6. Banks will embrace Agile working methods more enthusiastically
Investment banks have been hiring-in Agile expertise over the past 12 months – J.P. Morgan, for instance, shook up its team in Asia to embrace the new working methodology – but Agile is still rare in banking. Why should Agile become more popular in 2015? Quite simply, cost-savings.
“We found that agile practices help control costs as well as delivery time,” said McKinsey. “Banks that apply agile methodologies to less than a quarter of their projects deliver 70% of projects on budget and 55% on time. In contrast, banks that use agile in more than half of their projects deliver 96% of projects on budget and 79% on time.”
7. Fund managers will join the tech hiring party
Regulators clamping down on the fund management industry will prompt the sort of hiring around developing governance, risk and compliance reporting methods that has cost the investment banks so much over the past few years, believes Bob McDowall, an independent consultant for banking and financial markets.

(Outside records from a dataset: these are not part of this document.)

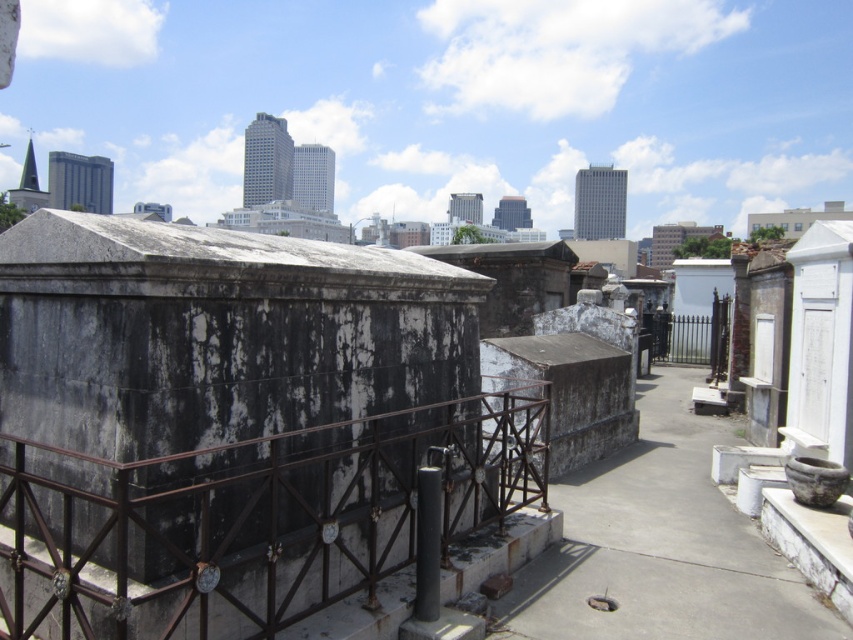
Question: Which point is farther to the camera?

Choices:
 (A) (677, 522)
 (B) (387, 500)

Answer: (A)

Question: Is rusty metal railing at center wider than gray concrete pavement at center?

Choices:
 (A) yes
 (B) no

Answer: (B)

Question: Which point is closer to the camera?

Choices:
 (A) gray concrete pavement at center
 (B) rusty metal railing at center

Answer: (B)

Question: Can you confirm if rusty metal railing at center is positioned below gray concrete pavement at center?

Choices:
 (A) yes
 (B) no

Answer: (B)

Question: Does rusty metal railing at center appear over gray concrete pavement at center?

Choices:
 (A) no
 (B) yes

Answer: (B)

Question: Which point is closer to the camera?

Choices:
 (A) (699, 524)
 (B) (280, 621)

Answer: (B)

“Asset managers still have to go through all the pain of risk reporting and governance that has hit investment banking,” he says.
Already there are small fintech companies like FundApps – a firm that manages regulatory information for fund managers – to help them out. McDowall believes that fund managers will indulge in a combination of recruiting technologists and buying in expertise from vendors.
8. FX and rates automation will eliminate more trading jobs
Investment banks like UBS – which has been ordered by regulators to automate 95% of its FX trading – and Barclays are already making moves to minimise human intervention in FX trading. The huge fines levied against banks for allegedly manipulating currency markets will only accelerate this trend and FX and rates traders could suffer more.
9. Aggressive use of risk and compliance technology
Risk and regulation will continue to dominate technology investment in 2015, believe both Honore and Rowaday, but banks will be opportunistic, rather than defensive.
“Regulatory implementation is maturing in the U.S and Europe and firms are moving from a defensive use of modelling capabilities to respond to regulatory demands towards something that will start driving the business,” says Rowaday
10. The rise of the chief digital officer
Accenture's 2015 outlook predicts that banks will need to engage with new 'fintech ecosystems' in the next 12 months. 'Chief digital officers' will need to be appointed, says the consultancy firm. These digital officers will be responsible for strategy and for looking at what small, nimble players, are doing. They'll need to create 'social solutions' for institutional clients, for example. Will banks need hire legions of digital expertise? Not necessarily, but they'll need to know what's happening digitally in the outside world.
“Technology continues to deconstruct the walls that once surrounded capital markets and former powerhouses’ dominant access to information, price, and liquidity,” says Accenture. “New entrants enabled by innovative digital technologies will come from all sides; small fintech start-ups and non-traditional providers (Google, for example) will compete with either a head start or a clean slate in the digital space.”
11. Could banks finally convert to the cloud?
Forget the oft-cited security concerns, the biggest “blocker” for banks moving their huge infrastructure to a cloud computing model is, typically, internal politics. Why would the decision makers in banks’ infrastructure teams sanction a move to a technology that would, ultimately, see them out of a job? Honore says this is why the gravitational shift to the cloud has been so slow.
“The biggest area of growth that’s still on a slow curve in banking is cloud – people who have the skills to manage cloud infrastructure migration will certainly be in demand next year,” he says. “Internal infrastructure employees continue to fight the cloud, however, because it’s their jobs to lose but they’re only delaying the inevitable. I wouldn’t want to be someone looking after banks’ datacentre assets right now.”